The second prong is that the primary effect of the action must not be to promote religion. Again, evolution passes easily. The primary purpose is to teach the best current science, not to promote any particular religious view. Once again, courts have consistently (and rightly) found that teaching creationism is all about promoting a particular religious view.
The third prong, that the action not represent an excessive government entanglement with religion, has always been a bit mysterious to me. I’m not actually sure what it means. I know there’s a body of case law that is supposed to help interpret it, but I’ll leave that to the lawyers.
Creationism and ID are not scientific ideas from which some people draw pro-religion conclusions. They are religion through and through. They take for granted that God exists (in the case of ID) and certain tenets of the Bible (in the case of creationism).
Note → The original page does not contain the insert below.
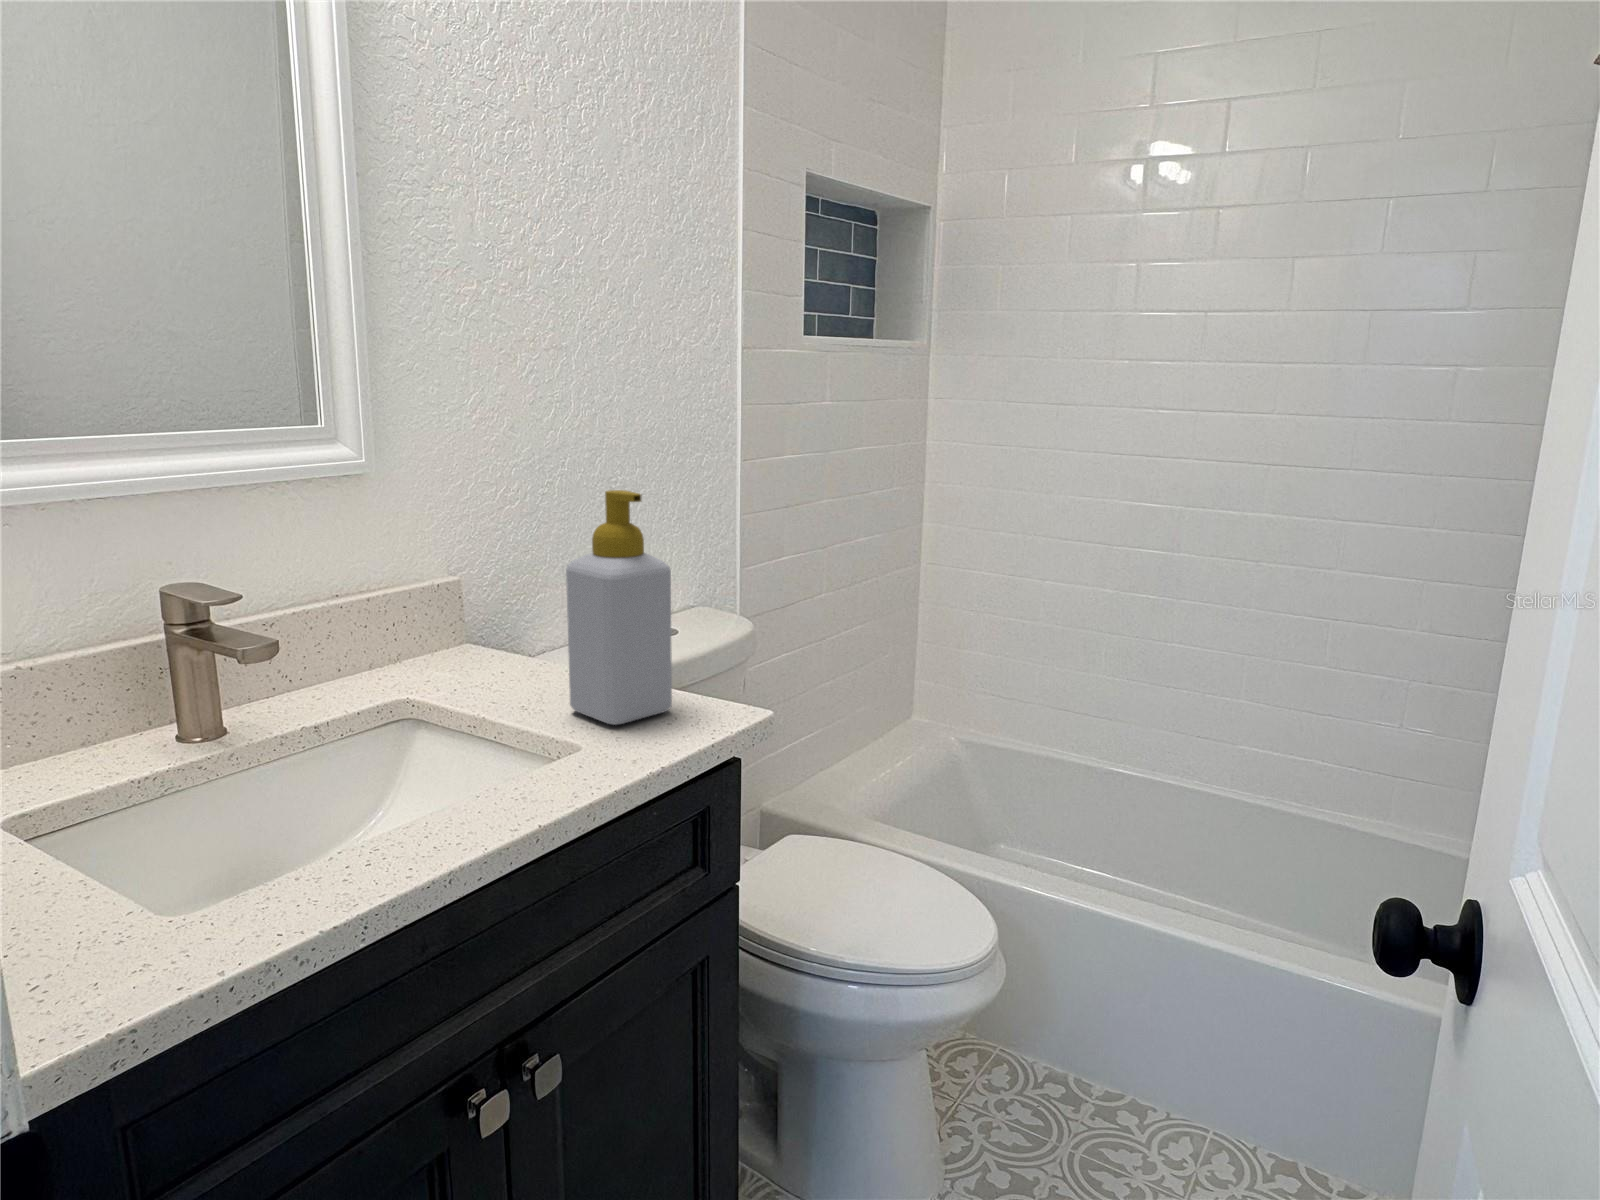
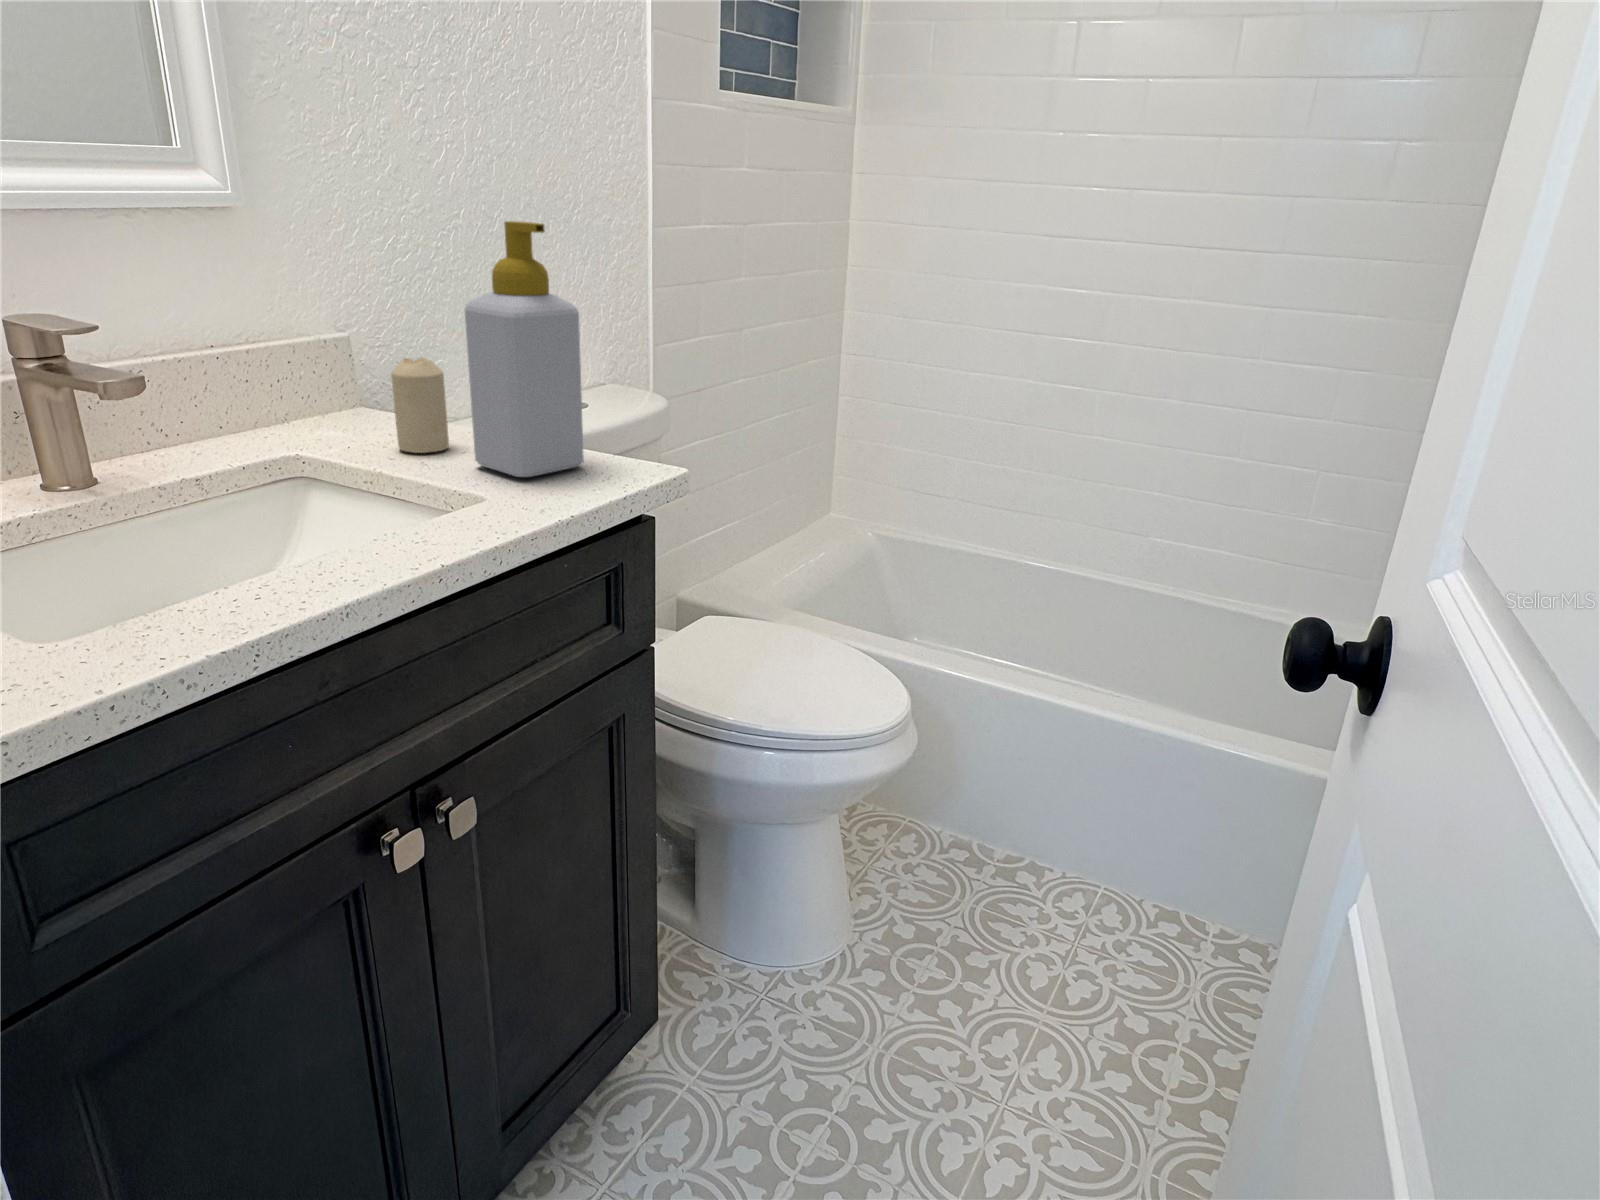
candle: none [496,607,546,696] -> present [391,358,449,453]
So far no court has been fooled by the denials of this fact by those advocating against evolution. Evolution, by contrast, is a scientific idea from which many people draw anti-religion conclusions, and many others draw pro-religion conclusions. This is the clear difference between the two, and it is not at all weakened by anything Barash, Coyne or anyone else is actually claiming.
Ruse closes his post with this
I should add that when I raised this worry with Eugenie Scott, her response was that I am just plain “dumb.”
I find it unlikely that Genie actually said that. More likely is that she described Ruse’s idea as just plain dumb, which it is.